Fachada do Senado Federal, em Brasília, sede da Instituição Fiscal Independente
Foto: Wilma Regina Barrionuevo fez o gráfico, a partir da dabela de Fernanda De Negri, do IPEA. (Wikimedia Commons)

Ao analisar o projeto do Orçamento de 2027, a Instituição Fiscal Independente (IFI) apontou, em relatório divulgado em setembro de 2026, dificuldades para o governo federal atingir a meta de resultado primário.

O projeto da Lei Orçamentária Anual de 2027 prevê superávit primário de R$ 18,6 bilhões. Segundo os cálculos da IFI, essa meta não deve ser cumprida. A instituição projeta, ao contrário, um déficit de R$ 86,1 bilhões.

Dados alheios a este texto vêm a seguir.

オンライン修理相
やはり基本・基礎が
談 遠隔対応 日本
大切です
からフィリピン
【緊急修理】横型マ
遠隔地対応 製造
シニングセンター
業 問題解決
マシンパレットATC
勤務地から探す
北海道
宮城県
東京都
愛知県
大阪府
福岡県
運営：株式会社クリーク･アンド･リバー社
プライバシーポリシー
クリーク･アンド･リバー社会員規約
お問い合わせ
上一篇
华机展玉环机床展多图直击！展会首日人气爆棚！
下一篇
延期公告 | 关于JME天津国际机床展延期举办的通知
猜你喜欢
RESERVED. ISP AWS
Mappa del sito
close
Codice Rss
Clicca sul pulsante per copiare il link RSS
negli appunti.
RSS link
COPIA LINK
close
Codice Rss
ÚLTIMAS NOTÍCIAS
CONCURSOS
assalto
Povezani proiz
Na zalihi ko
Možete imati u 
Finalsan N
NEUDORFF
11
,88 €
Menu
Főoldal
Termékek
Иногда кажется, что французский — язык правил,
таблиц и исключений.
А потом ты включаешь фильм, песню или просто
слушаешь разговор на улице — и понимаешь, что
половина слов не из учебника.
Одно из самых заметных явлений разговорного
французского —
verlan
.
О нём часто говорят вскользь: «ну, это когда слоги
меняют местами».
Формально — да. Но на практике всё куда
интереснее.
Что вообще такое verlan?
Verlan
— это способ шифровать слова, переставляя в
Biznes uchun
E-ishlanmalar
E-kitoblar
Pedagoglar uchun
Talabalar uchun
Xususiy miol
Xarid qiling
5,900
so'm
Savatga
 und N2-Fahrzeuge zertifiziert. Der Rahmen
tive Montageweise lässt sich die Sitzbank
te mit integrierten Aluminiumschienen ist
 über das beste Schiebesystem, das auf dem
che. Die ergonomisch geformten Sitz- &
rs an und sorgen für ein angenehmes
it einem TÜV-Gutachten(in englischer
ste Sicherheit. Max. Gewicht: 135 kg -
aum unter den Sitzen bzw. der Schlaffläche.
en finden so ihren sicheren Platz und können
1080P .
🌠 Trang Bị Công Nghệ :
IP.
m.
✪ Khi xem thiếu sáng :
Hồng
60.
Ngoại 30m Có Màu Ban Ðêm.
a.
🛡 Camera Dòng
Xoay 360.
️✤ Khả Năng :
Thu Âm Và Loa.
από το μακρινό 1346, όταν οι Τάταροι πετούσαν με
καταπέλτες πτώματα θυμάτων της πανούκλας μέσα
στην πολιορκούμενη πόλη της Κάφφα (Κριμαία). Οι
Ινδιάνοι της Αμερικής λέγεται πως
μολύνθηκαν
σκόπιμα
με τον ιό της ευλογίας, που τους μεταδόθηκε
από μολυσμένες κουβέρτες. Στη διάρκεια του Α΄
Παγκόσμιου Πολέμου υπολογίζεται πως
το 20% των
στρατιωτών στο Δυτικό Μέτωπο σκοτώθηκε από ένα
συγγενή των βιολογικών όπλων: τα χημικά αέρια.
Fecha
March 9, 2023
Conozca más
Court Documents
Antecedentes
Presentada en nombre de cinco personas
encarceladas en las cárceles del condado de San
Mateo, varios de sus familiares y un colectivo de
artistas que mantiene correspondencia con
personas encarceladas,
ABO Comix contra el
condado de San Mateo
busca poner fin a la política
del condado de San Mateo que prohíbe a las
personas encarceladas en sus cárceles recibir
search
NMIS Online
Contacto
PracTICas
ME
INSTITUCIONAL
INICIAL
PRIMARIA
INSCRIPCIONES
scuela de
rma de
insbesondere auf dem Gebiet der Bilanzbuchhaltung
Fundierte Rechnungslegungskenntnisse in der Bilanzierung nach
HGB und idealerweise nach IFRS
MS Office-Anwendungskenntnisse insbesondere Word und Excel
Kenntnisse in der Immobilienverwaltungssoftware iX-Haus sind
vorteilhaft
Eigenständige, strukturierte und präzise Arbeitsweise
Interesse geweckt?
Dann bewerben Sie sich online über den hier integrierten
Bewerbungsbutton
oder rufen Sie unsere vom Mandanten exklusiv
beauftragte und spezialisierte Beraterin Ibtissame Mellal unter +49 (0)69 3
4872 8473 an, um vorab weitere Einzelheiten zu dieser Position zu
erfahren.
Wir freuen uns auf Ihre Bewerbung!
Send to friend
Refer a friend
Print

Para atender formalmente ao objetivo, a IFI estima que o governo terá de manter congelados pelo menos R$ 35,7 bilhões em gastos em 2027. A medida se estenderia por todo o exercício de 2027.

Gastos, dívida e crescimento

As regras orçamentárias associadas ao endividamento não permitem reduzir despesas obrigatórias. Sem recursos suficientes, as reduções podem atingir obras, investimentos e serviços públicos, segundo a IFI.

A dívida do setor público corresponde hoje a 82,5% do Produto Interno Bruto (PIB). Para o encerramento de 2027, a projeção da IFI indica possível alta para 86,4% do PIB.

A estimativa do governo para o crescimento do Produto Interno Bruto em 2027 é de 2,5%. A IFI calcula expansão de 1,8% para o mesmo ano e aponta impactos na geração de emprego e renda.

Segundo a IFI, o projeto de 2027 assegura, sob responsabilidade do Executivo, os principais programas sociais e as principais ações de distribuição de renda. O projeto lista as seguintes dotações:

  • Bolsa Família: previsão de R$ 157,1 bilhões
  • Benefício de Prestação Continuada (BPC): R$ 145,1 bilhões
  • Abono salarial e seguro-desemprego: R$ 104,7 bilhões
  • Pé-de-Meia, voltado a alunos do ensino médio público: R$ 10,5 bilhões

A proposta reserva R$ 97,7 bilhões para precatórios em 2027. Esse montante é R$ 24,6 bilhões menor que o previsto para 2026.

O projeto foi encaminhado pelo governo ao Congresso em agosto de 2026. O texto será examinado pelos parlamentares.

A IFI foi criada no Senado em 2016. A instituição divulga, a cada mês, relatórios sobre o quadro fiscal e orçamentário do país.